Bloomberg/Seoul/London
Saudi Arabian Oil Co, the world’s largest crude exporter, will buy a $2bn stake in S-Oil Corp, South Korea’s third-largest oil refiner.
The state-owned producer, known as Saudi Aramco, will buy almost all of Hanjin Energy Co’s stake in S-Oil, according to an S-Oil official, who asked not to be identified because of internal policy.
The purchase was earlier reported by the Maeil Business Newspaper, which cited S-Oil chief executive officer Nasser al-Mahasher saying Aramco will buy Hanjin’s entire stake.
Dhahran-based Aramco, the South Korean refiner’s largest shareholder, currently owns 35% of S-Oil, followed by Hanjin’s 28.4%, according to data compiled by Bloomberg.
An e-mail to Aramco outside of normal business hours wasn’t immediately responded to.
Korean Air Lines Co, South Korea’s biggest carrier, said on December 19 that it planned to sell 30mn shares of S-Oil as part of a plan to raise 3.5tn won ($3.2bn) through asset sales to cut debt.
Hanjin Energy bought its stake in S-Oil for 2.4tn won in 2007. Korean Air owns 96.6% of Hanjin Energy.
S-Oil was up 6.7% at 72,200 won as of 10:30am in Seoul trading after earlier surging as much as 8.3%, the most since December 2011, to 73,300 won. The benchmark Kospi Index gained 0.5%. Korean Air advanced as much as 4.4%.

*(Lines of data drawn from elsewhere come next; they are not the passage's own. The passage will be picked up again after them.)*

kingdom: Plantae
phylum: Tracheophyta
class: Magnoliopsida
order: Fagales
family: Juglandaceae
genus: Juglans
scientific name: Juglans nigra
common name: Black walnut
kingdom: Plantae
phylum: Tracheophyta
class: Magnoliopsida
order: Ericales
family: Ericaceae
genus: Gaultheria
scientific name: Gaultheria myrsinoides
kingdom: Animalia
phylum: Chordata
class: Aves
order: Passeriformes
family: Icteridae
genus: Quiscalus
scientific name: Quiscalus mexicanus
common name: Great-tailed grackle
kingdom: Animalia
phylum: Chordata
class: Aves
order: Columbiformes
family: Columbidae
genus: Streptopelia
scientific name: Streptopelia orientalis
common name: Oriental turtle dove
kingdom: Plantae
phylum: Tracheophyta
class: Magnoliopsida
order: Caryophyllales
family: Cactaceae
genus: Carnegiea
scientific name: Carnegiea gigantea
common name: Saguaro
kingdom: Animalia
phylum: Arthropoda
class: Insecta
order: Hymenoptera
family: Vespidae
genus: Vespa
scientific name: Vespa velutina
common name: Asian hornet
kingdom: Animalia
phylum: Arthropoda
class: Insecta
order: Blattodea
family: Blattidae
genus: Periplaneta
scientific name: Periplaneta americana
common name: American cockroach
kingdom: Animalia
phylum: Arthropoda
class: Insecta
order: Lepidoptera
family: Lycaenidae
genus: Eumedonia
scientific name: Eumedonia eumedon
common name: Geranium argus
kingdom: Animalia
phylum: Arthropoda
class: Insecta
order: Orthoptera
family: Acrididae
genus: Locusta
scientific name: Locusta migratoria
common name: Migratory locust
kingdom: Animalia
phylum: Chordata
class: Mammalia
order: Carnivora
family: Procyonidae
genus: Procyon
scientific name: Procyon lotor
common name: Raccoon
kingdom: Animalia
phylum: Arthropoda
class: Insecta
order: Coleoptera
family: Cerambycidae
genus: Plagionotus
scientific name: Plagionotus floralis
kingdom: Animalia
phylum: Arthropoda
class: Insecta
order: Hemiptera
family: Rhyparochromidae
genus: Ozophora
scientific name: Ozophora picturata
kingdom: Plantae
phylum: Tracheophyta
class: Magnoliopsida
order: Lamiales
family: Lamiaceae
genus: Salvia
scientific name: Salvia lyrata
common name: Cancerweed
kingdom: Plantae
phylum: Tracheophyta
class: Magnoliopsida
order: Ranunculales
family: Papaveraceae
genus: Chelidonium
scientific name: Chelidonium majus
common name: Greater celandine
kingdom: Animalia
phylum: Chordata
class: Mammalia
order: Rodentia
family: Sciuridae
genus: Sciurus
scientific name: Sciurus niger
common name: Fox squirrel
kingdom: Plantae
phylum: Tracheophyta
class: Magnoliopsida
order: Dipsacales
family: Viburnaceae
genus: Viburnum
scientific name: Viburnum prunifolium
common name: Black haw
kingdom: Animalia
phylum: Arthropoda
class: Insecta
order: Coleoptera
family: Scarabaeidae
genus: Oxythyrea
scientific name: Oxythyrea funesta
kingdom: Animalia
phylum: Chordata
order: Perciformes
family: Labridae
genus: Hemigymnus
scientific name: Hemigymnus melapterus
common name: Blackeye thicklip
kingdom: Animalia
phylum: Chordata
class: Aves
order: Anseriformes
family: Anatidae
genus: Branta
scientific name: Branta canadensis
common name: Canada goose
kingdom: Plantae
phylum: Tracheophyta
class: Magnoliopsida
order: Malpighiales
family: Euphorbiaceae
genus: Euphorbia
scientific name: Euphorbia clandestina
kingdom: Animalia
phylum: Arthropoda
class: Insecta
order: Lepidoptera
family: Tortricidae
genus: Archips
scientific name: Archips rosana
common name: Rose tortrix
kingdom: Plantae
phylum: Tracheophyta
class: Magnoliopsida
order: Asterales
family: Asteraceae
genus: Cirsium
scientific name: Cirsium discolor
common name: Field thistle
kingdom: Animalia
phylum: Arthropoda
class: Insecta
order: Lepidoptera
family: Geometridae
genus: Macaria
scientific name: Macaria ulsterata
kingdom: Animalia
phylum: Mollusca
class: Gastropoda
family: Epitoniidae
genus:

Meanwhile, Saudi Aramco will supply full contractual volume in February to customers in Europe, unchanged from this month, according to two refinery officials with knowledge of the matter.
Saudi Aramco will provide 100% of crude cargoes sold under long-term contracts, said the people, who asked not to be identified because the agreements are confidential.
While Aramco has the option to reduce monthly sales volumes to term buyers, the producer has not done so since November 2009.
Aramco in September exported 910,000 barrels a day of Arab Light and Extra Light blends to European members of the Organisation for Economic Co-operation and Development excluding Estonia, Hungary and Slovenia, the International Energy Agency said in its monthly oil market report on December 11.
No Arab Medium was shipped to Europe, compared with 30,000 barrels a day in August.